Hacked Evidence Thrown Out In Ex-Judge's Child Porn Case

Most of the key evidence in the child porn case against former Orange County Judge Ronald Kline was thrown out June 17, after a federal judge ruled it was obtained illegally by a Canadian computer hacker who worked for police investigators. That wiped out most of the case which provoked Kline to withdraw his re-election bid last November.

U.S. District Judge Consuelo Marshall ruled that the diary entries and some 1,500 images downloaded from Kline's home computer was inadmissible on Fourth Amendment grounds, all but killing six of seven charges against the former judge. She set a September 15 hearing date on the seventh charge and the evidence related to that charge, according to the Orange County Register.
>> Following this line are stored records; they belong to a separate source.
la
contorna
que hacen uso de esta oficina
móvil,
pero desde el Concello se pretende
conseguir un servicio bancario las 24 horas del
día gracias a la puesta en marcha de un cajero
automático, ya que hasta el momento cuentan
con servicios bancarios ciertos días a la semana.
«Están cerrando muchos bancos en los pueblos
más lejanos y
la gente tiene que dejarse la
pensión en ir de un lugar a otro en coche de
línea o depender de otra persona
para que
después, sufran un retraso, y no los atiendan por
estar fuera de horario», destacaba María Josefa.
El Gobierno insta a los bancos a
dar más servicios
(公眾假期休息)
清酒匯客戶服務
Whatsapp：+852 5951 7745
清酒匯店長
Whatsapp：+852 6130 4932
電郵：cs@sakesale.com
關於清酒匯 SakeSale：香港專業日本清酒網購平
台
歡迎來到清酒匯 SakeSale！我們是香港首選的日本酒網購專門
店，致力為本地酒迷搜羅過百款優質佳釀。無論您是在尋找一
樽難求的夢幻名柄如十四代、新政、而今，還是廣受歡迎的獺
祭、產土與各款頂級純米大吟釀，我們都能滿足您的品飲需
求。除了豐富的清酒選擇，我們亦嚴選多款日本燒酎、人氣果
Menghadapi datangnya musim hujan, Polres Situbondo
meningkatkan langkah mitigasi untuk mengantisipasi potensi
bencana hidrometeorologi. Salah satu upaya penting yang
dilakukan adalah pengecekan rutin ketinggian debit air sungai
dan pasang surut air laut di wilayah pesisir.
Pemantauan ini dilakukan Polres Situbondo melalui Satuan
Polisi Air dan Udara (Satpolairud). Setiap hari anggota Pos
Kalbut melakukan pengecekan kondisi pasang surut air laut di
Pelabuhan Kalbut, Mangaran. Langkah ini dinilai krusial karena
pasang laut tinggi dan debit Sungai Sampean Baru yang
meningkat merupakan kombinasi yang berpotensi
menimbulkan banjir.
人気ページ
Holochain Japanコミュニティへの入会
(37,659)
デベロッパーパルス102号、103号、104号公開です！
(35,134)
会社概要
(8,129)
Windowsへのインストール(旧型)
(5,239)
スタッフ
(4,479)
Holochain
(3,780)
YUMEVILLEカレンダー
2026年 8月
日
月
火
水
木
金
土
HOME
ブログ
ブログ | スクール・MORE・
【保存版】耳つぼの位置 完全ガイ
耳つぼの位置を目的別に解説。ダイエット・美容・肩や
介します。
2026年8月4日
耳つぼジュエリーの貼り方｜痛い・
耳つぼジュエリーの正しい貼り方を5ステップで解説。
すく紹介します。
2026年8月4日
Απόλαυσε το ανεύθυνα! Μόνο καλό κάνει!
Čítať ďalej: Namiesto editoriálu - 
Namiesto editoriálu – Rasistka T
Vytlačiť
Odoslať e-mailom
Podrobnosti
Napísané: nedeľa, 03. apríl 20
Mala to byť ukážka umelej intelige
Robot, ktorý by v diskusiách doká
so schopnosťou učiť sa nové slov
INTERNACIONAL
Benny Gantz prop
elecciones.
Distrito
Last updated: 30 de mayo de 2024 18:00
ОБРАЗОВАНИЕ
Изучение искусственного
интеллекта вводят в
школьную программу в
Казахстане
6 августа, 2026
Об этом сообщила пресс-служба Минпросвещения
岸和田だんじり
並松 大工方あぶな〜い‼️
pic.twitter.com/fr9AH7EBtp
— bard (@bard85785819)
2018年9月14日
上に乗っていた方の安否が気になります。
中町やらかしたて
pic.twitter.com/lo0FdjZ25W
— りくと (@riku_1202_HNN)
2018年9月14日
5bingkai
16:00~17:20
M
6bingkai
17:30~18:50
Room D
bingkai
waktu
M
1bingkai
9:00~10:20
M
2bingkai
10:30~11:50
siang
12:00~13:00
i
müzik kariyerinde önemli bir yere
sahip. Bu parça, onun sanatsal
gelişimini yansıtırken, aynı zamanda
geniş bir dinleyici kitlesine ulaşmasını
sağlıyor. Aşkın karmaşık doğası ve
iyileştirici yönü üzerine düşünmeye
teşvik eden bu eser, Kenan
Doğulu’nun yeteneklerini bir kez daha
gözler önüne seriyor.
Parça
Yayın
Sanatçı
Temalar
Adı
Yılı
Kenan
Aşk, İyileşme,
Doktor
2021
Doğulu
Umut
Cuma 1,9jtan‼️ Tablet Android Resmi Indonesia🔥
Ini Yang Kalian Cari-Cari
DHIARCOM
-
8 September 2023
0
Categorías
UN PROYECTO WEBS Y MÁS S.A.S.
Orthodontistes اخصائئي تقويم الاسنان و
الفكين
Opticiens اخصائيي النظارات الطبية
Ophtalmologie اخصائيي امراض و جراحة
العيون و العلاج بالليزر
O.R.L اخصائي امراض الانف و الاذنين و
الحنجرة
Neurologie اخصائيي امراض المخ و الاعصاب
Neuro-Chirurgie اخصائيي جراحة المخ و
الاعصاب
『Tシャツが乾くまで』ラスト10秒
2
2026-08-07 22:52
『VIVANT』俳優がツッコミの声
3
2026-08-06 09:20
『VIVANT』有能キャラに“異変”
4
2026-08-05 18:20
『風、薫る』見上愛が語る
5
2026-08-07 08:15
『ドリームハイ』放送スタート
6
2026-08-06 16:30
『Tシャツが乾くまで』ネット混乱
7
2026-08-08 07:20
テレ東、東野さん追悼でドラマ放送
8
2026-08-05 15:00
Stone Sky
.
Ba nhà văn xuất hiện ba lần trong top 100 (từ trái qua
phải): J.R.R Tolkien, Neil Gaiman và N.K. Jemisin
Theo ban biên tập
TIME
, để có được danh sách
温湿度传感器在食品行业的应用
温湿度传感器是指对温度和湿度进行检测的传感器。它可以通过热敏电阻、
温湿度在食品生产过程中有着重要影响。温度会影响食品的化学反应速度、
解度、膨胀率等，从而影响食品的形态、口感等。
Bradley Willman, a British Columbian who had hacked into Kline's computer and gotten the images, told the Register Marshall's ruling disappointed him. "If people are doing something wrong, they are doing something wrong," he told the paper. "It doesn't matter how you get to them."

Oh, yes it does, Marshall's ruling said. The ruling noted Willman identified himself as a law enforcement agent when he was deposed in the Kline case, and that law enforcement offered him immunity from arrest.

The remaining charge against Kline involves digital images of naked boys taken from his work computer. Kline's attorney argued that that evidence should be thrown out because it was taken based on evidence provided by Willman, the Register said.